#### WHAT IS NEEDED
When you copy the material below, keep every line exact and omit the pictures.

#### EXERCISE MATERIAL

- - - - -

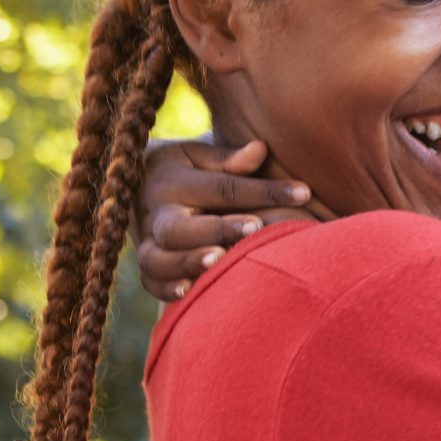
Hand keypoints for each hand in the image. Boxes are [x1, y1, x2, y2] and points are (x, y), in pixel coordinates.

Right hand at [135, 137, 314, 301]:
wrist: (136, 185)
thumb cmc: (186, 169)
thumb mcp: (200, 155)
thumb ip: (230, 159)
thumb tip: (260, 149)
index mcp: (172, 178)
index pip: (222, 187)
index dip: (264, 191)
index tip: (303, 193)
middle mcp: (154, 212)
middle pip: (180, 226)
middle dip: (217, 227)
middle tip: (256, 227)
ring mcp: (145, 242)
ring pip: (158, 258)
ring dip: (187, 261)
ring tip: (219, 261)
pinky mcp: (145, 266)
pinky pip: (150, 282)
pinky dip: (166, 289)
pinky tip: (188, 291)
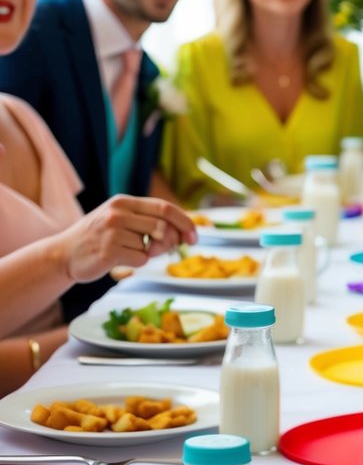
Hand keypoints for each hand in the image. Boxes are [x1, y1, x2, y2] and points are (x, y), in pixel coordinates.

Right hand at [59, 195, 196, 283]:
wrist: (65, 253)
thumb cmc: (99, 237)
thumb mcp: (120, 219)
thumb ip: (148, 220)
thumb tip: (182, 231)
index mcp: (124, 201)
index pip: (165, 208)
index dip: (185, 222)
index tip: (194, 237)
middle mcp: (118, 213)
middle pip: (163, 227)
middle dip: (171, 242)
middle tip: (165, 251)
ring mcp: (112, 231)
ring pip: (152, 245)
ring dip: (149, 253)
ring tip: (130, 251)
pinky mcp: (109, 251)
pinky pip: (140, 260)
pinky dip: (136, 263)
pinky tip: (120, 260)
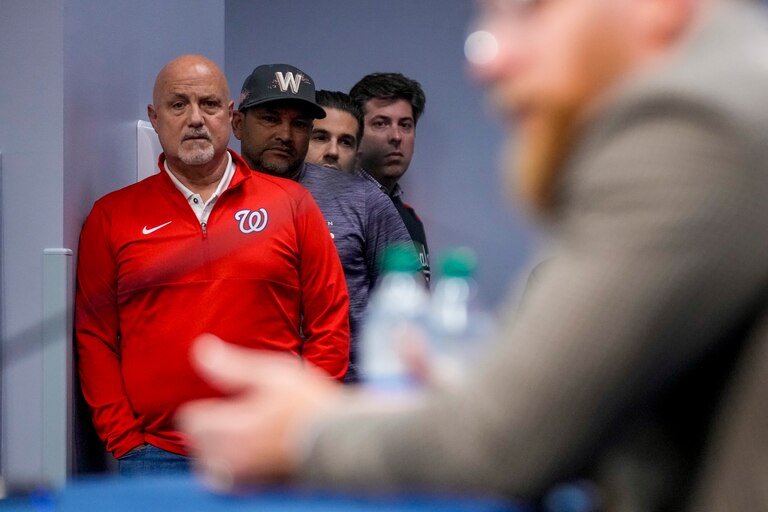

- - - - -

#### WRITTEN SOLUTION
Hand keypoints for each hand in the image. Boxes are [x1, y1, x2, y2] and points are (x, y), in pixel coordinates.

Right hand at [135, 137, 314, 301]:
wrist: (136, 185)
thumb cmc: (186, 169)
thumb mcp: (200, 155)
thumb ip: (230, 159)
thumb tip: (260, 149)
index mcp: (172, 178)
index pip: (222, 187)
index dip: (264, 191)
index tip: (303, 193)
middle mcp: (154, 212)
middle pip: (180, 226)
middle dip: (217, 227)
middle tip: (256, 227)
ring mcp: (145, 242)
ring pip: (158, 258)
ring dip: (187, 261)
ring tip: (219, 261)
pinky mcp: (145, 266)
pinky pip: (150, 282)
pinky dip: (166, 289)
pinky tip: (188, 291)
Hand keypoints for each hand in the image. Boxes are [x1, y1, x2, y2] and points are (x, y), in pixel coordinates.

Right hand at [59, 195, 196, 283]:
wrist: (65, 253)
thumb cmc: (99, 237)
thumb mcp: (120, 219)
thumb ip: (148, 220)
thumb tip: (182, 231)
index mcp: (124, 201)
index pip: (165, 208)
index dip: (185, 222)
index tip: (194, 237)
middle mcp: (118, 213)
middle pip: (163, 227)
middle dip: (171, 242)
middle tip: (165, 251)
ring mcp: (112, 231)
ring pip: (152, 245)
ring dip: (149, 253)
ring tip: (130, 251)
pinky mcp: (109, 251)
pinky pip: (140, 260)
pinky dip: (136, 263)
pinky tip: (120, 260)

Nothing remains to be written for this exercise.